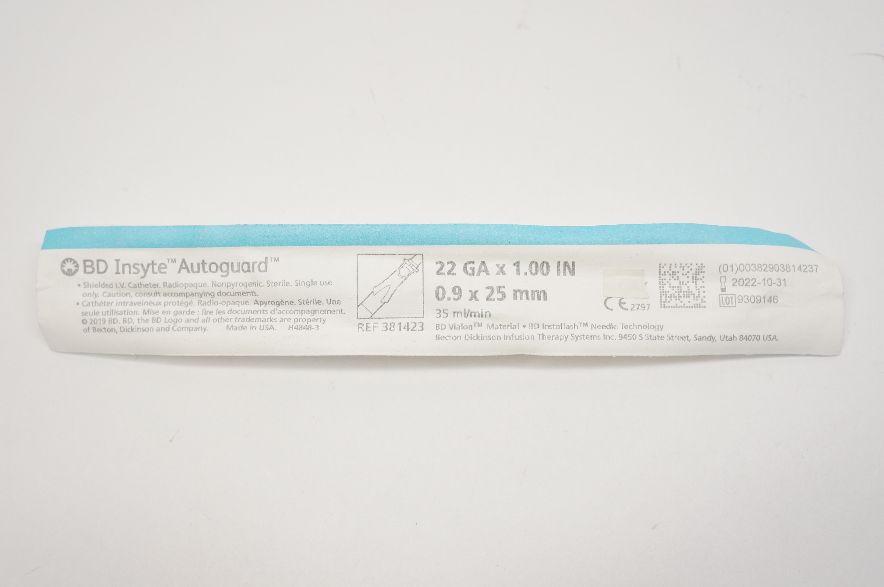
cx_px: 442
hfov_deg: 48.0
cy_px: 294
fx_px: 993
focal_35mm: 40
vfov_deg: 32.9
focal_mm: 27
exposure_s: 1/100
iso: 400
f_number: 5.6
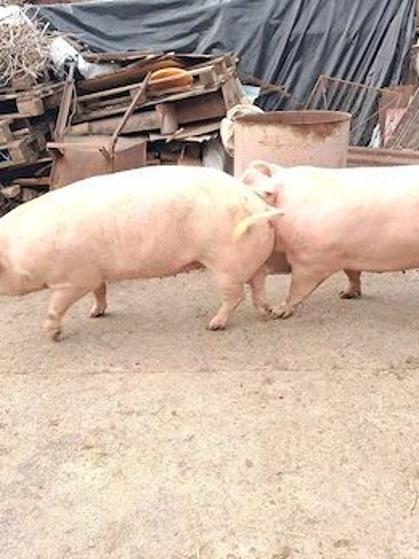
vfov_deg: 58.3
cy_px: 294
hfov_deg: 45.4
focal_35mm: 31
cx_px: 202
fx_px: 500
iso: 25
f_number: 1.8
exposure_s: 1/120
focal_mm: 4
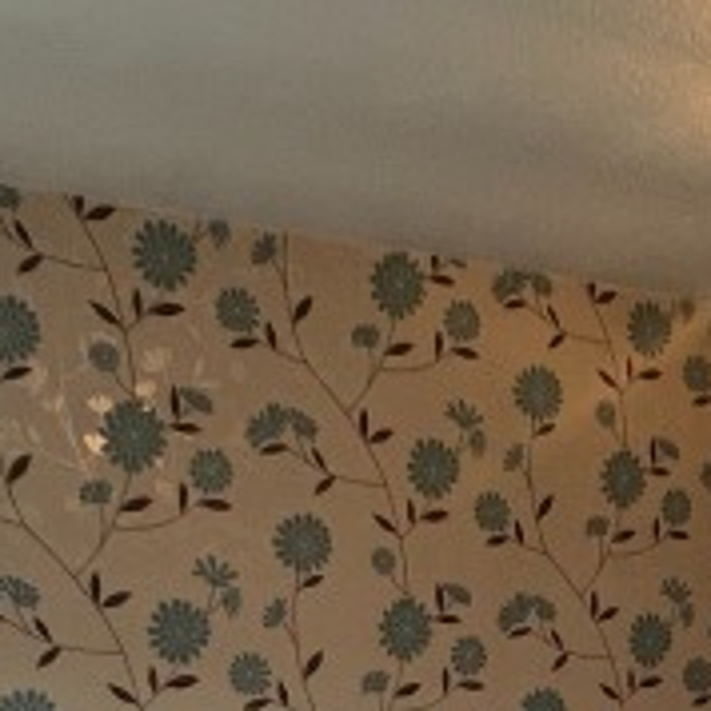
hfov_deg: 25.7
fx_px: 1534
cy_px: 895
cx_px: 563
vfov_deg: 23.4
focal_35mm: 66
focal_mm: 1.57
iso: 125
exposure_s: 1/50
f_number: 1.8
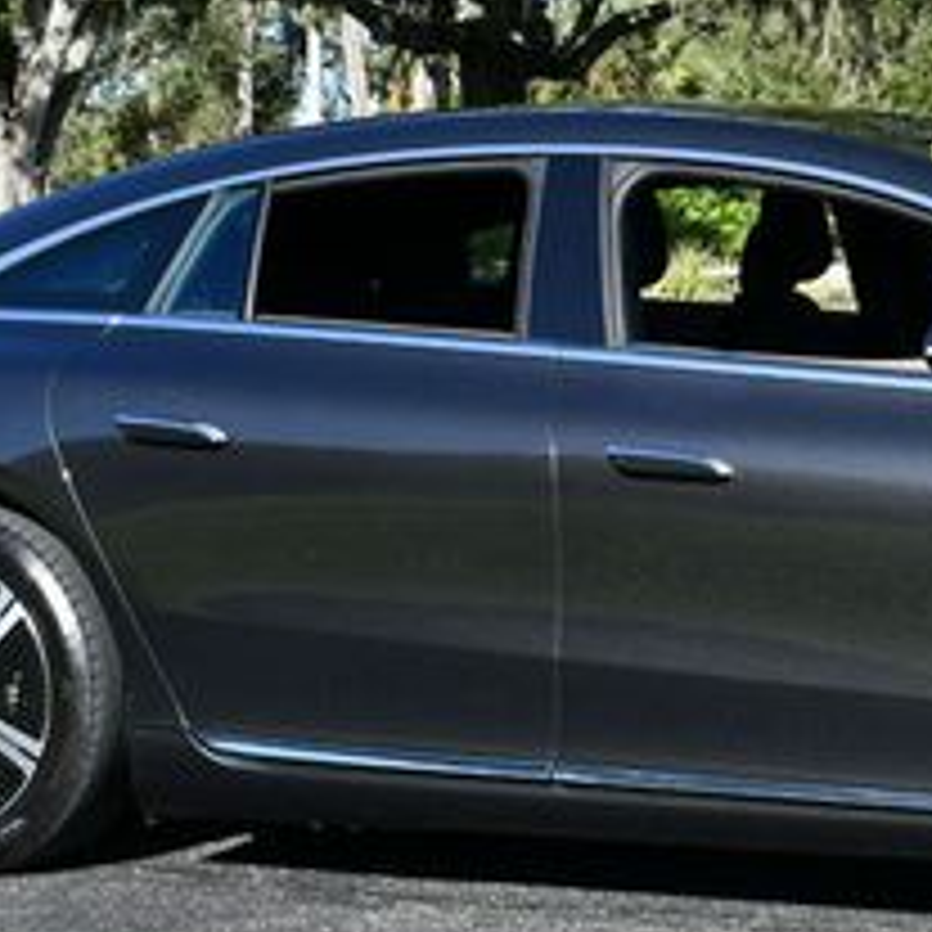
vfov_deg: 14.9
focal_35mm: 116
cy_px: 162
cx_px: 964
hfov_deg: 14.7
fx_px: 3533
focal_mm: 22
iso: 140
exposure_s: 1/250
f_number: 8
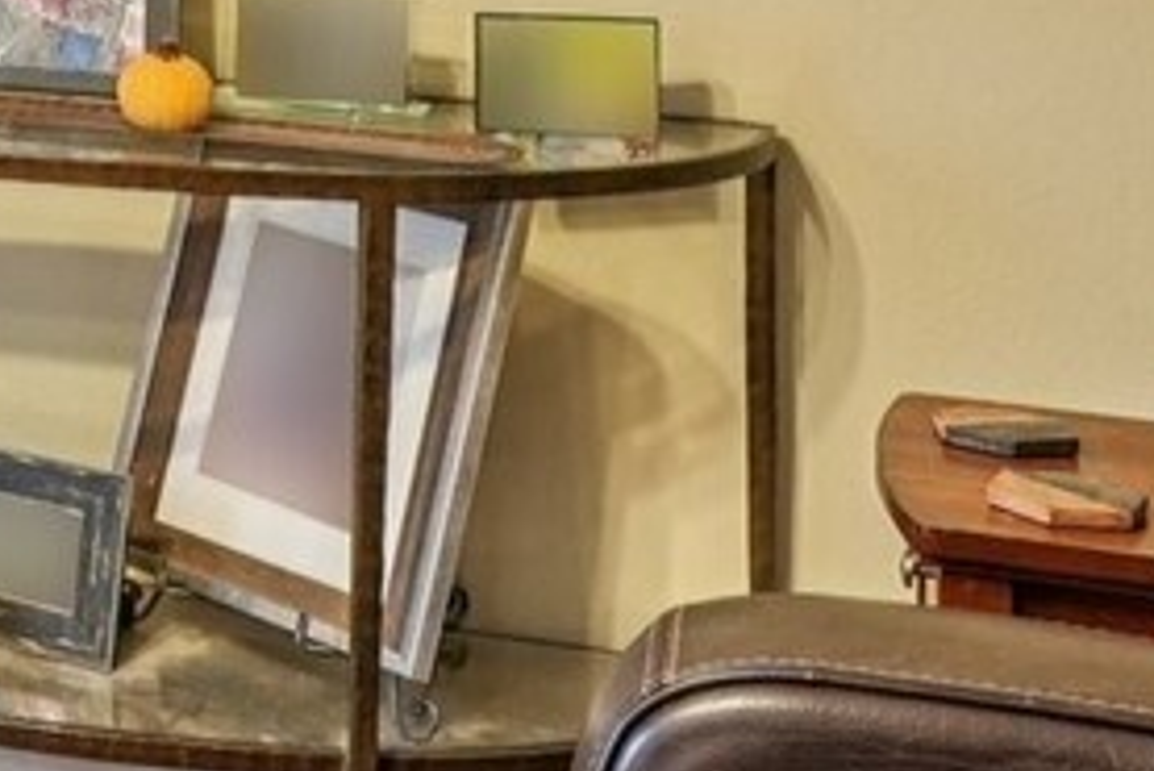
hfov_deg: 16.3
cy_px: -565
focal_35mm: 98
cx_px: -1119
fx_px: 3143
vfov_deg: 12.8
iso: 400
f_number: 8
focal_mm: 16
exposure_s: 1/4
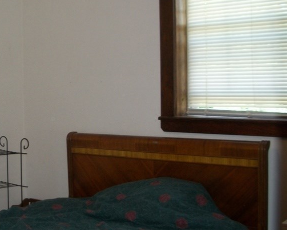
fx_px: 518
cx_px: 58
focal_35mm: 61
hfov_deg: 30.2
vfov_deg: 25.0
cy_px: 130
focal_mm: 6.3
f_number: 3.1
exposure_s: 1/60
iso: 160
============================================================
The copy you return must match the records above exactly, minus any images.

cx_px: 442
hfov_deg: 48.0
cy_px: 294
fx_px: 993
focal_35mm: 40
vfov_deg: 32.9
focal_mm: 27
exposure_s: 1/100
iso: 400
f_number: 5.6
vfov_deg: 58.3
cy_px: 294
hfov_deg: 45.4
focal_35mm: 31
cx_px: 202
fx_px: 500
iso: 25
f_number: 1.8
exposure_s: 1/120
focal_mm: 4
hfov_deg: 25.7
fx_px: 1534
cy_px: 895
cx_px: 563
vfov_deg: 23.4
focal_35mm: 66
focal_mm: 1.57
iso: 125
exposure_s: 1/50
f_number: 1.8
vfov_deg: 14.9
focal_35mm: 116
cy_px: 162
cx_px: 964
hfov_deg: 14.7
fx_px: 3533
focal_mm: 22
iso: 140
exposure_s: 1/250
f_number: 8
hfov_deg: 16.3
cy_px: -565
focal_35mm: 98
cx_px: -1119
fx_px: 3143
vfov_deg: 12.8
iso: 400
f_number: 8
focal_mm: 16
exposure_s: 1/4
fx_px: 518
cx_px: 58
focal_35mm: 61
hfov_deg: 30.2
vfov_deg: 25.0
cy_px: 130
focal_mm: 6.3
f_number: 3.1
exposure_s: 1/60
iso: 160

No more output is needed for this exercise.